Last May I took a trip down to the Salinas Missions, a national monument in New Mexico that holds 4 of the 6 Spanish Colonial churches in the US, built in the early to mid 1700s. While only a short distance (by car) from one another, each mission has a very unique feel. Abo, the first mission I visited, was very small, and in ruins feels very intimate. Because the interior walls have deteriorated so much, walking through the living space has the same strange feeling as walking through a house as it’s being built- a little bit “emperor has no clothes,” surely it would feel bigger if you couldn’t see straight through to the other side.
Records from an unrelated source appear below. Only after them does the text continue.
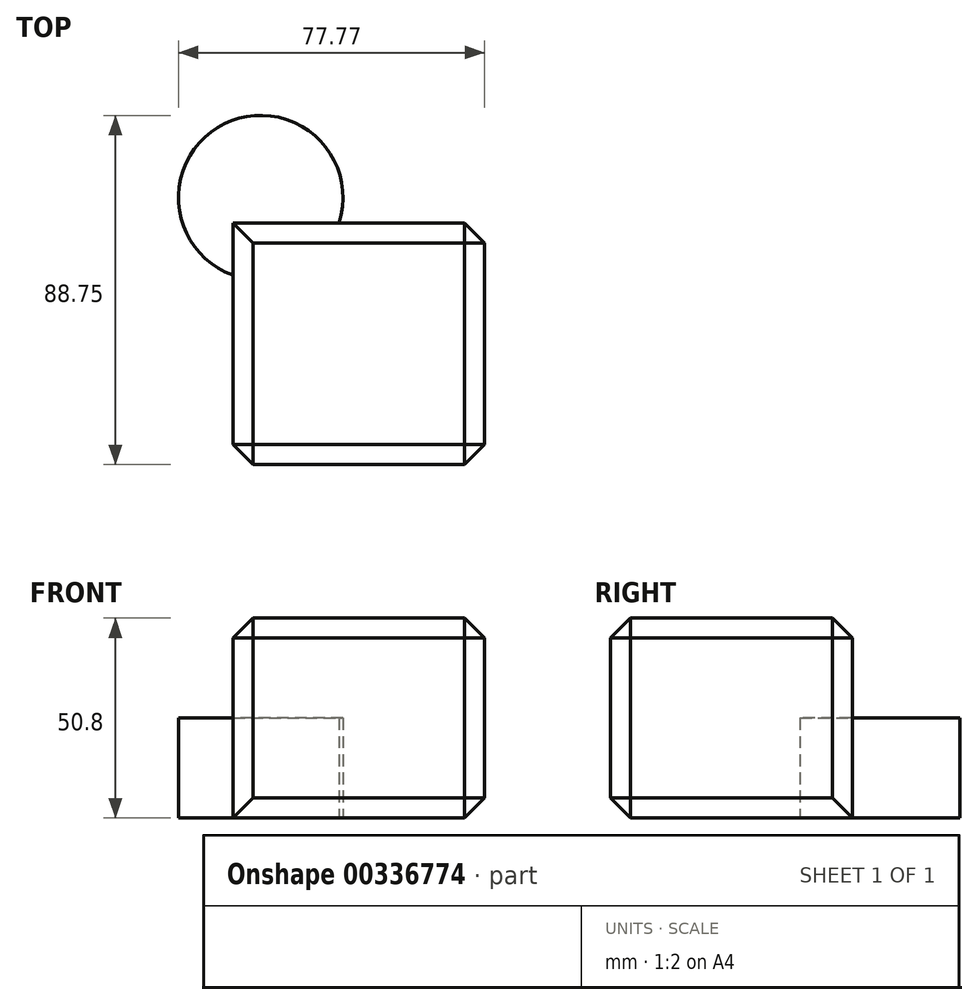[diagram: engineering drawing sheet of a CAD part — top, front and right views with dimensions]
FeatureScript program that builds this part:
annotation { "Feature Type Name" : "Feature", "Feature Type Description" : "" }
export const myFeature = defineFeature(function(context is Context, id is Id, definition is map)
    precondition{}
    {
        {
            var Q0;
            Q0=qCreatedBy(makeId("Top.planeOp"),FACE);
            var sketch = newSketch(context, id + "F0", { "sketchPlane" : qUnion([Q0])});
            skLineSegment(sketch, "E0.bottom", {"start": v(-39.69, -28.64) * mm, "end": v(24.2, -28.64) * mm});
            skLineSegment(sketch, "E0.top", {"start": v(-39.69, 32.79) * mm, "end": v(24.2, 32.79) * mm});
            skLineSegment(sketch, "E0.left", {"start": v(-39.69, -28.64) * mm, "end": v(-39.69, 32.79) * mm});
            skLineSegment(sketch, "E0.right", {"start": v(24.2, -28.64) * mm, "end": v(24.2, 32.79) * mm});
            skSolve(sketch);
        }
        {
            var Q0;
            Q0 = qSketchRegion(id + "F0", true);
            extrude(context, id + "F1", {"entities" : qUnion([Q0]), "depth" : 25.4 * mm});
        }
        {
            var Q0;
            Q0=qCreatedBy(makeId("Top.planeOp"),FACE);
            var sketch = newSketch(context, id + "F2", { "sketchPlane" : qUnion([Q0])});
            skCircle(sketch, "E1", {"center": v(-32.66, 39.2) * mm, "radius": 20.9 * mm});
            skSolve(sketch);
        }
        {
            var Q0;
            Q0=makeQuery(id+"F2.imprint","IMPRINT",FACE,{"disambiguationData":[TD([[makeQuery(id+"F2.imprint","IMPRINT",EDGE,{"derivedFrom":sQuery(id+"F2.wireOp",EDGE,"E1")}),1.0]])]});
            var Q1;
            Q1=makeQuery(id+"F1.opExtrude","CAP_FACE",FACE,{"disambiguationData":[OSD([sQuery(id+"F0.wireOp",EDGE,"E0.bottom"),sQuery(id+"F0.wireOp",EDGE,"E0.top"),sQuery(id+"F0.wireOp",EDGE,"E0.left"),sQuery(id+"F0.wireOp",EDGE,"E0.right")])],"isStart":false});
            extrude(context, id + "F3", {"entities" : qUnion([Q0, Q1]), "operationType" : NewBodyOperationType.ADD, "depth" : 25.4 * mm});
        }
        {
            var Q0;
            {var subQ0=sQuery(id+"F0.wireOp",EDGE,"E0.bottom");Q0=makeQuery(id+"F3.boolean.opBoolean","MERGE",FACE,{"derivedFrom":[makeQuery(id+"F1.opExtrude","SWEPT_FACE",FACE,{"disambiguationData":[OSD([subQ0])]}),makeQuery(id+"F3.opExtrude","SWEPT_FACE",FACE,{"disambiguationData":[OSD([subQ0])]})]});}
            var Q1;
            {var subQ0=sQuery(id+"F0.wireOp",EDGE,"E0.right");Q1=makeQuery(id+"F3.boolean.opBoolean","MERGE",FACE,{"derivedFrom":[makeQuery(id+"F1.opExtrude","SWEPT_FACE",FACE,{"disambiguationData":[OSD([subQ0])]}),makeQuery(id+"F3.opExtrude","SWEPT_FACE",FACE,{"disambiguationData":[OSD([subQ0])]})]});}
            var Q2;
            Q2=makeQuery(id+"F3.opExtrude","CAP_FACE",FACE,{"disambiguationData":[OSD([sQuery(id+"F0.wireOp",EDGE,"E0.bottom"),sQuery(id+"F0.wireOp",EDGE,"E0.top"),sQuery(id+"F0.wireOp",EDGE,"E0.left"),sQuery(id+"F0.wireOp",EDGE,"E0.right")])],"isStart":false});
            var Q3;
            Q3=makeQuery(id+"F3.opExtrude","CAP_EDGE",EDGE,{"disambiguationData":[OSD([sQuery(id+"F0.wireOp",EDGE,"E0.bottom")])],"isStart":false});
            chamfer(context, id + "F4", {"entities" : qUnion([Q0, Q1, Q2, Q3]), "width" : 5.08 * mm, "tangentPropagation" : true});
        }
    });
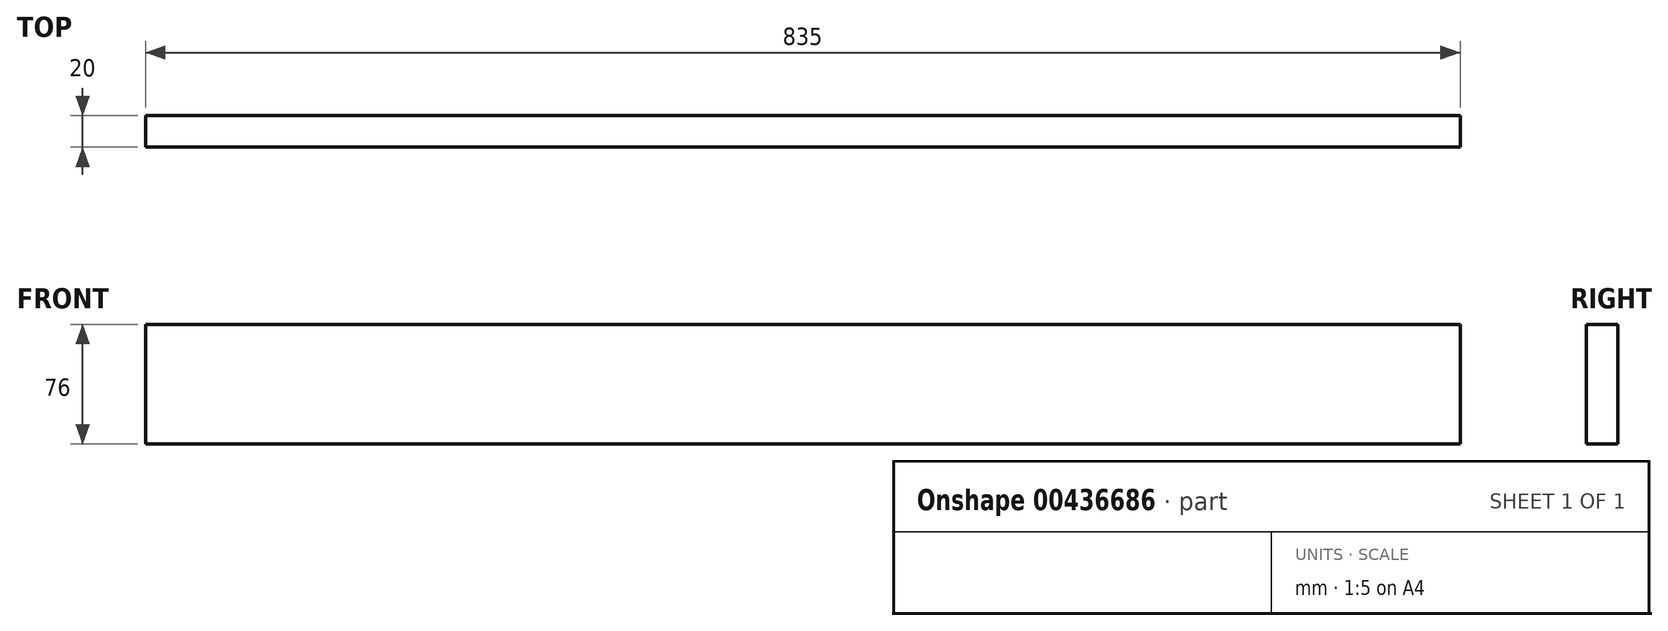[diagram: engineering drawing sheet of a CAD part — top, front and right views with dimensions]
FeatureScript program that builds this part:
annotation { "Feature Type Name" : "Feature", "Feature Type Description" : "" }
export const myFeature = defineFeature(function(context is Context, id is Id, definition is map)
    precondition{}
    {
        {
            var Q0;
            Q0=qCreatedBy(makeId("Right.planeOp"),FACE);
            var sketch = newSketch(context, id + "F0", { "sketchPlane" : qUnion([Q0])});
            skLineSegment(sketch, "E0.bottom", {"start": v(10, 38) * mm, "end": v(-10, 38) * mm});
            skLineSegment(sketch, "E0.top", {"start": v(10, -38) * mm, "end": v(-10, -38) * mm});
            skLineSegment(sketch, "E0.left", {"start": v(10, 38) * mm, "end": v(10, -38) * mm});
            skLineSegment(sketch, "E0.right", {"start": v(-10, 38) * mm, "end": v(-10, -38) * mm});
            skPoint(sketch, "E0.middle", {"position": v(0, 0) * mm});
            skSolve(sketch);
        }
        {
            var Q0;
            Q0 = qSketchRegion(id + "F0", true);
            extrude(context, id + "F1", {"entities" : qUnion([Q0]), "depth" : 835 * mm});
        }
    });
I found a quiet at the mission, imagining what it was like to study, work, and live here. The land around the mission is broad open New Mexico landscape, the wind whistling in my ears as I wound my way around and through the building.
I next drove down to Gran Quivera, the most remote and southerly of the missions. It was far warmer here, and with the storm clouds beginning to roll onto the horizon, getting humid enough to be uncomfortable (for a desert native, anyway). Gran Quivera was a larger mission, with a robust pueblo foundation and the ruins of 2 churches- the first small and completed, the second ambitious and abandoned. At Gran Quivera the tension between pueblo and church life felt more tangible, and I walked back and forth through the different ruins- the small, intimate pueblo rooms, tucked in tidily together, the large, tall church rooms, with hallways between them. A terrible drought ultimately drove the Gran Quivera community away before the church could be finished, and it was hard to imagine that building such a large, foreign structure – so different from the kiva and nestled homes that had sustained them there for so long previously- had nothing to do with the community’s ultimate demise.
From here I drove up to the Quarai mission. This mission felt far more like a “city,” with a large cathedral and significant network of living and working quarters attached- it served as the local mission “headquarters,” and that feeling of authority still lingers. Quarai, as a structure, is in relatively good shape, with enough wall left on the inside to feel like a building. It was the most maze-like of the missions, without the ability to see through or over most of the walls.
Around the back of the Quarai mission was also a beautiful walking path, where I found some of my favorite infrared photos to date.
If you’re interested in the Salinas mission and can visit, I highly recommend it. The park staff were wonderful, there are basic amenities at each location, and the history there is palpable. I found the architecture study “In the Midst of a Loneliness” fascinating as well.